REQUESTS:
a) In the posts on the CPAC boycott, what percentage of Republicans say homosexuality should be accepted by society?
b) Set down a part of the posts on the CPAC boycott word for word, starting with "That won’t be" and going on through "American Principles Project].".
c) Name every person identified by name in the posts on the CPAC boycott.

PASSAGE PROVIDED:
______

That won’t be resolved at CPAC.  But it’s a question whose resolution will affect a lot of people, gay and straight, Republican and Democratic.

CPAC Crack-Up…Continued

OK, addendum to my last post: Now it’s officially a big deal.

The Heritage Foundation has joined the social-conservative boycott of the Conservative Political Action Conference, reports The Washington Times. The casus belli is CPAC’s willingness to let a gay Republican group participate in the confab. Here’s an amazing quote:

“The rather arrogant treatment of social conservatives by libertarians is troubling,” said Mr. [Andy] Blom [of the American Principles Project].

So it’s “arrogant” for libertarians to ask conservatives to share a room with homosexuals? Whereas, I guess, dictating terms to the whole conservative movement is…humble?

Unlike other CPAC boycotters, Heritage regards itself as a big-tent patron of the whole conservative movement—a conservative uniter, not a divider. I doubt Heritage would have joined the boycott if it weren’t under severe pressure from the cultural right.

Anyway, whether Heritage jumped off the fence or was pushed, it has been forced to choose between its libertarian and social-con impulses. So, folks, it’s official. The battle is joined. The Manhattan Declaration has gone operational.

The real purpose of this campaign is to read libertarians the riot act and put them back in their place, which was worrying about taxes while social-cons handled “values” (abortion and gays). My guess is that libertarians will back down in the face of social-cons’ threat to split the movement. Here’s hoping I’m wrong.

The CPAC Crack-Up (2011 Edition)

Maybe the anti-gay right’s plan to boycott the Conservative Political Action Conference is an isolated squabble. No big deal, says Dave Weigel. Maybe, but I don’t think so. I’ll agree with Jennifer Rubin: this is a fairly big deal, a sign of what life will be like for the right now that homosexuality is a wedge issue among Republicans.

In October of 2009, a group of social conservatives issued something they called the Manhattan Declaration: a not-very-veiled threat to split the conservative movement if it tried to soft-pedal abortion and gay marriage. Just weeks later, a gay Republican group called GOProud showed up at CPAC, causing a rupture between libertarians and social conservatives. Meanwhile, the Tea Party movement was entering conservative politics as a major disruptive force on the libertarian side. Though socially conservative in their views, Tea Partiers want to put economic issues first and see social issues as divisive distractions.

So now GOProud is back for Round Two, and a cluster of social-cons, including the Family Research Council and the National Organization for [read: Against Gay] Marriage, have drawn what they call a “line in the sand” against participating in CPAC if GOProud is there, which it will be.

Weigel and others are right to say that these tiffs are not uncommon on the right (or, for that matter, on the left). But it’s not the particular tiff that’s important here. Here’s the problem: conservatives’ hostility to homosexuality isolates them politically from the rest of the public, and the anti-gay consensus is fracturing even on the right (44 percent of Republicans say homosexuality should be accepted by society).

______

ENTRIES SUPPLIED:
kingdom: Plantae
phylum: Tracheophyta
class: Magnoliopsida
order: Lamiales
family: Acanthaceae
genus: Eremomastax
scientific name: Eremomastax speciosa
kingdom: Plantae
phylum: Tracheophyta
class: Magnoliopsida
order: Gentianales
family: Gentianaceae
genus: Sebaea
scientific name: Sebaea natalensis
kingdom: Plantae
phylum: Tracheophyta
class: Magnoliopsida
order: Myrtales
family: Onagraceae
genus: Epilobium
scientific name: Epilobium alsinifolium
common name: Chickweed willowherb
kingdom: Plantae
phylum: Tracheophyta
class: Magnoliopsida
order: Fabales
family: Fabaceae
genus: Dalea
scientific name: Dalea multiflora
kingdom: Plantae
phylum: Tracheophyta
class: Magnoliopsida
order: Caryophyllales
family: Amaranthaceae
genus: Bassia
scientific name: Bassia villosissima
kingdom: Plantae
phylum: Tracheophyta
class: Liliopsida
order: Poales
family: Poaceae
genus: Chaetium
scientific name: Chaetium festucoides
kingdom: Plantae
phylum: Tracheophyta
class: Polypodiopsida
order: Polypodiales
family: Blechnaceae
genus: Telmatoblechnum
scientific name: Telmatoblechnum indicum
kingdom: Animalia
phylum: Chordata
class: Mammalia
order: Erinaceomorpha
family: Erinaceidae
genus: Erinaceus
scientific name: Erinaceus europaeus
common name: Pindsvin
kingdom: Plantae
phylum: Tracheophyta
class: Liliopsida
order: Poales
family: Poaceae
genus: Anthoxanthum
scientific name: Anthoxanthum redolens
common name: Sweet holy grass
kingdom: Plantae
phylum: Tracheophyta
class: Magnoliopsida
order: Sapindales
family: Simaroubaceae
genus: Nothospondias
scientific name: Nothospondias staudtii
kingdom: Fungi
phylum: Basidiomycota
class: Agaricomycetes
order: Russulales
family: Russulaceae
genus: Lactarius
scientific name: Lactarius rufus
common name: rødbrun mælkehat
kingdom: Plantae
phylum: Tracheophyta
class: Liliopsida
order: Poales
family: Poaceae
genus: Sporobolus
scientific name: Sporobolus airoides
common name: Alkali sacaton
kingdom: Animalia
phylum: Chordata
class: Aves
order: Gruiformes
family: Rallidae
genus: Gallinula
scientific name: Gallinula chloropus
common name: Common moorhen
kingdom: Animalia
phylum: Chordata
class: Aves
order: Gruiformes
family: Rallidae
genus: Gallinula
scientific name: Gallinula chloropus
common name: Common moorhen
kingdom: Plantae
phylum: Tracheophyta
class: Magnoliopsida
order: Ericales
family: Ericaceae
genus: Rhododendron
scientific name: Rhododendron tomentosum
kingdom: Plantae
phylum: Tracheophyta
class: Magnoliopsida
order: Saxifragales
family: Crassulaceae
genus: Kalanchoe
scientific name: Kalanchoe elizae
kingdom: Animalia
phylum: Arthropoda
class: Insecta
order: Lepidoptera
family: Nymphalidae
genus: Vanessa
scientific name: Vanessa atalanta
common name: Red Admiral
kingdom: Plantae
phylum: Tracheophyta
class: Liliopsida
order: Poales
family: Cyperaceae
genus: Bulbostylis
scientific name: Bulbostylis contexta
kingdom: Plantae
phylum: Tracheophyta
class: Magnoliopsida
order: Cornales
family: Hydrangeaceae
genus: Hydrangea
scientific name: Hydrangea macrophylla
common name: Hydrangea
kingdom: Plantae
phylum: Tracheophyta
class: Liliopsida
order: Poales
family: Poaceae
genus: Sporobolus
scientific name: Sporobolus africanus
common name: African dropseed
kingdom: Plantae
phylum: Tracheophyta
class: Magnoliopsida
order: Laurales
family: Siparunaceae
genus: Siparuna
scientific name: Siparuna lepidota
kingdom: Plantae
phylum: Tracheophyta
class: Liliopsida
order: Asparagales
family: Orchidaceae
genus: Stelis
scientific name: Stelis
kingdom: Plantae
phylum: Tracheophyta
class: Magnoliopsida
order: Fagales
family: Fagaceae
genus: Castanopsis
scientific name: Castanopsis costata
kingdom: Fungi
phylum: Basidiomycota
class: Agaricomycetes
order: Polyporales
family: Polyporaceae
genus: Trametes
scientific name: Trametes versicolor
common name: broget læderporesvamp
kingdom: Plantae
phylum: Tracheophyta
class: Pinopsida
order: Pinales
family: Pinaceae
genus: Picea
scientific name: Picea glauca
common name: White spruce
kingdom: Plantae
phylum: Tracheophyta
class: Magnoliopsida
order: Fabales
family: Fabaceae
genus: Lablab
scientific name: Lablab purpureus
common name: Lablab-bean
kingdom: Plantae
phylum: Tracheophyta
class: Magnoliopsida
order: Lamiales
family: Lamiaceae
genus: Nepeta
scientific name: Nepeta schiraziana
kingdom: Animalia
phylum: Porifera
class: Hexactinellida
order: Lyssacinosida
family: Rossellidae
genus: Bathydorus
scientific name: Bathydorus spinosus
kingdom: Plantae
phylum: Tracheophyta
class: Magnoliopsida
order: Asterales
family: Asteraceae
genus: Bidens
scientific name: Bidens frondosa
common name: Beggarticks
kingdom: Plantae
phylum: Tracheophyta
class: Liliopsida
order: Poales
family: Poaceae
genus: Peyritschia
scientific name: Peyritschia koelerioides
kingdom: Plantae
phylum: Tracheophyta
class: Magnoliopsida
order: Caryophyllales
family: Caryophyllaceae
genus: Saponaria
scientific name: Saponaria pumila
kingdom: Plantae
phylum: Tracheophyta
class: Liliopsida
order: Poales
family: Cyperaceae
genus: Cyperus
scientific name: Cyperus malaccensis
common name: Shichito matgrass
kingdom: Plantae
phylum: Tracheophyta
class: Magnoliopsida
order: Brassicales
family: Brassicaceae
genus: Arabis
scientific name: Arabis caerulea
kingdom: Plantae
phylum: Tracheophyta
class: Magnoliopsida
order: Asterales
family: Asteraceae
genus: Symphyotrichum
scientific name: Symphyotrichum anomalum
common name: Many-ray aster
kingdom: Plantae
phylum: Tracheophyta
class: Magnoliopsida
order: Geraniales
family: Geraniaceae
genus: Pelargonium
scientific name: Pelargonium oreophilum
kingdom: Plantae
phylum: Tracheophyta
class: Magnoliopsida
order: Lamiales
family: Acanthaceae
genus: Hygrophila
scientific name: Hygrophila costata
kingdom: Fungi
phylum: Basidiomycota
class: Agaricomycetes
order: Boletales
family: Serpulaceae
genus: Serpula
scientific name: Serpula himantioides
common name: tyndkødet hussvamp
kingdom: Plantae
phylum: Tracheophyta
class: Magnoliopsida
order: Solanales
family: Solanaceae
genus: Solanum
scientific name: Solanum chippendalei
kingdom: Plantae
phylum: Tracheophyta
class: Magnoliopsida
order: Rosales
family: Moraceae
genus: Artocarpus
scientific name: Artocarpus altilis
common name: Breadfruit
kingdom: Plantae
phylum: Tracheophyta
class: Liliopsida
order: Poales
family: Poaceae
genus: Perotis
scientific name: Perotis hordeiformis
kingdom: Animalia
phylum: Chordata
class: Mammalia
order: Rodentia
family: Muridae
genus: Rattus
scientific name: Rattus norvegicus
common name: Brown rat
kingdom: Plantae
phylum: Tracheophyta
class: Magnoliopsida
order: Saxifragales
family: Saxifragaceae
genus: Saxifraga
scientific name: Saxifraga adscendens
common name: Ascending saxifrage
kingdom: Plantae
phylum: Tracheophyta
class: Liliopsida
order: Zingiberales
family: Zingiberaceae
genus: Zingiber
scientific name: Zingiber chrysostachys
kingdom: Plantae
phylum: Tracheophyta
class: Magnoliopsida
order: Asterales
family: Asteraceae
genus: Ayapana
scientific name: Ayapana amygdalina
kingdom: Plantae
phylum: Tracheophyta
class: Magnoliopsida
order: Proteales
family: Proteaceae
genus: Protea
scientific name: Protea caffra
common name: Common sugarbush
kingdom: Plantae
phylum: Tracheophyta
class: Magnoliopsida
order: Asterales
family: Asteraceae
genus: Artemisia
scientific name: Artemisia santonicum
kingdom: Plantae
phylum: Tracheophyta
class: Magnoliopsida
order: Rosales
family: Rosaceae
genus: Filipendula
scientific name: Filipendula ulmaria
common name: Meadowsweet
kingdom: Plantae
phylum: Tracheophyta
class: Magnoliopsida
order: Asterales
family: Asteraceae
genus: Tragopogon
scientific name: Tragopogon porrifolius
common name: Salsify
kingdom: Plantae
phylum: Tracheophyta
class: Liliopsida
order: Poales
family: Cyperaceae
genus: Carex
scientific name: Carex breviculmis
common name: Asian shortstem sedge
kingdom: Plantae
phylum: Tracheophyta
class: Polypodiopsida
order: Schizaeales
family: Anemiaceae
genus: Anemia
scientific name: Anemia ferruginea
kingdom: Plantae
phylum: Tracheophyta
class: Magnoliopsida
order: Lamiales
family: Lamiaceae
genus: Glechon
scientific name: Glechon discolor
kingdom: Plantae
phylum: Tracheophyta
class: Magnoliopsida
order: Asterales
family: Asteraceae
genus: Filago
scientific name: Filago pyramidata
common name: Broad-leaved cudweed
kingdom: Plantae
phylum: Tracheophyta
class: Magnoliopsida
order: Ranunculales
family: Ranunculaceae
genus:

______

LIST OF SOLUTIONS:
a) 44 percent

b)
That won’t be resolved at CPAC.  But it’s a question whose resolution will affect a lot of people, gay and straight, Republican and Democratic.

CPAC Crack-Up…Continued

OK, addendum to my last post: Now it’s officially a big deal.

The Heritage Foundation has joined the social-conservative boycott of the Conservative Political Action Conference, reports The Washington Times. The casus belli is CPAC’s willingness to let a gay Republican group participate in the confab. Here’s an amazing quote:

“The rather arrogant treatment of social conservatives by libertarians is troubling,” said Mr. [Andy] Blom [of the American Principles Project].

c) Andy Blom, Dave Weigel, Jennifer Rubin